Not sure why I didn't hit this in testing but the problem is obvious: I missed
that revoke_iomem() calls devmem_is_allowed() which on x86 calls
region_intersects(). I guess I must have forgotten to do a boot test with
CONFIG_IO_STRICT_DEVMEM. Will put a fix together.

- Alistair

On Monday, 29 March 2021 4:42:30 PM AEDT kernel test robot wrote:
> Greeting,
>
> FYI, we noticed the following commit (built with gcc-9):
>
> commit: cf1e4e12c95dec0bb945df3eb138190fc353460f ("[PATCH v2] kernel/
resource: Fix locking in request_free_mem_region")
> url: https://github.com/0day-ci/linux/commits/Alistair-Popple/kernel-resource-Fix-locking-in-request_free_mem_region/20210326-092150
> base: https://git.kernel.org/cgit/linux/kernel/git/torvalds/linux.git
a74e6a014c9d4d4161061f770c9b4f98372ac778
>
> in testcase: boot
>
> on test machine: qemu-system-i386 -enable-kvm -cpu SandyBridge -smp 2 -m 16G
>
> caused below changes (please refer to attached dmesg/kmsg for entire log/
backtrace):
>
>
> +----------------------------------------------+------------+------------+
> | | a74e6a014c | cf1e4e12c9 |
> +----------------------------------------------+------------+------------+
> | boot_successes | 6 | 0 |
> | boot_failures | 0 | 6 |
> | WARNING:possible_recursive_locking_detected | 0 | 6 |
> | INFO:rcu_sched_self-detected_stall_on_CPU | 0 | 6 |
> | INFO:rcu_sched_detected_stalls_on_CPUs/tasks | 0 | 1 |
> | EIP:queued_read_lock_slowpath | 0 | 1 |
> +----------------------------------------------+------------+------------+
>
>
> If you fix the issue, kindly add following tag
> Reported-by: kernel test robot <[email protected]>
>
>
> [ 9.616229] WARNING: possible recursive locking detected
> [ 9.617758] 5.12.0-rc2-00297-gcf1e4e12c95d #1 Not tainted
> [ 9.617758] --------------------------------------------
> [ 9.617758] swapper/0/1 is trying to acquire lock:
> [ 9.617758] 41bb9674 (resource_lock){++++}-{2:2}, at: region_intersects
(kbuild/src/consumer/kernel/resource.c:534 kbuild/src/consumer/kernel/
resource.c:580)
> [ 9.619753]
> [ 9.619753] but task is already holding lock:
> [ 9.619753] 41bb9674 (resource_lock){++++}-{2:2}, at: __request_region
(kbuild/src/consumer/kernel/resource.c:1188 kbuild/src/consumer/kernel/
resource.c:1255)
> [ 9.621757]
> [ 9.621757] other info that might help us debug this:
> [ 9.621757] Possible unsafe locking scenario:
> [ 9.621757]
> [ 9.621757] CPU0
> [ 9.621757] ----
> [ 9.623721] lock(resource_lock);
> [ 9.623747] lock(resource_lock);
> [ 9.623747]
> [ 9.623747] *** DEADLOCK ***
> [ 9.623747]
> [ 9.623747] May be due to missing lock nesting notation
> [ 9.623747]
> [ 9.625725] 2 locks held by swapper/0/1:
> [ 9.625759] #0: 42e1f160 (&dev->mutex){....}-{3:3}, at: device_lock
(kbuild/src/consumer/include/linux/device.h:741)

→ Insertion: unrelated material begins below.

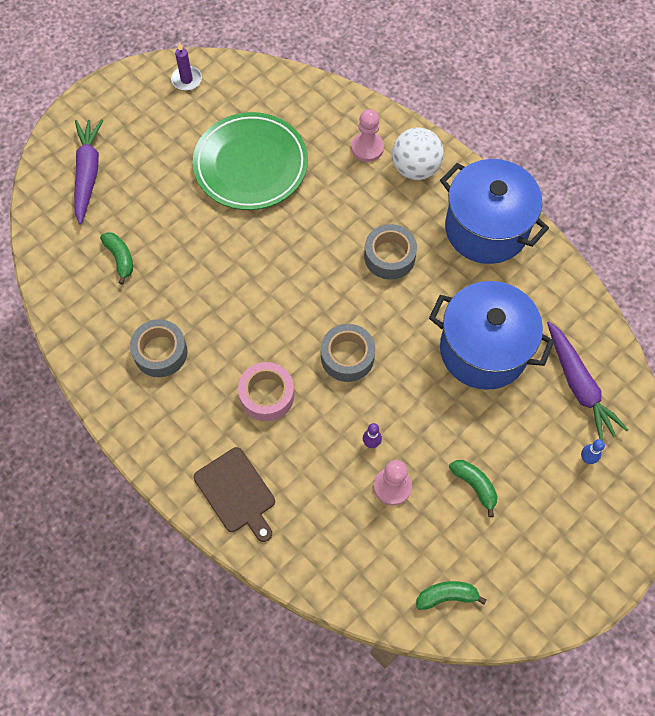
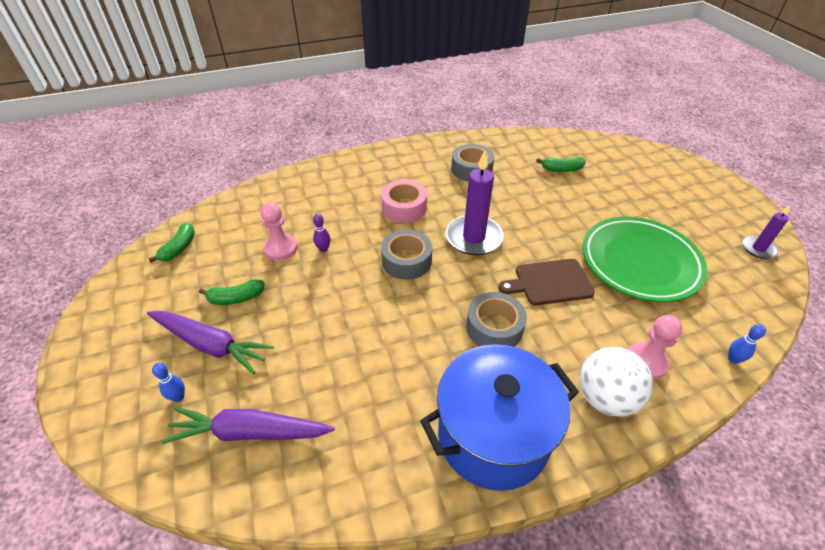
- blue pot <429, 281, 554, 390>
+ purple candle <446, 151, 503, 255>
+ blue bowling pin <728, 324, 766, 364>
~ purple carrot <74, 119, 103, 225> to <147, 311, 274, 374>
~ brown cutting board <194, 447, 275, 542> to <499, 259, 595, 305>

> [ 9.625759] #1: 41bb9674 (resource_lock){++++}-{2:2}, at:
__request_region (kbuild/src/consumer/kernel/resource.c:1188 kbuild/src/
consumer/kernel/resource.c:1255)
> [ 9.625759]
> [ 9.625759] stack backtrace:
> [ 9.627748] CPU: 1 PID: 1 Comm: swapper/0 Not tainted 5.12.0-rc2-00297-
gcf1e4e12c95d #1
> [ 9.627748] Call Trace:
> [ 9.627748] ? dump_stack (kbuild/src/consumer/lib/dump_stack.c:122)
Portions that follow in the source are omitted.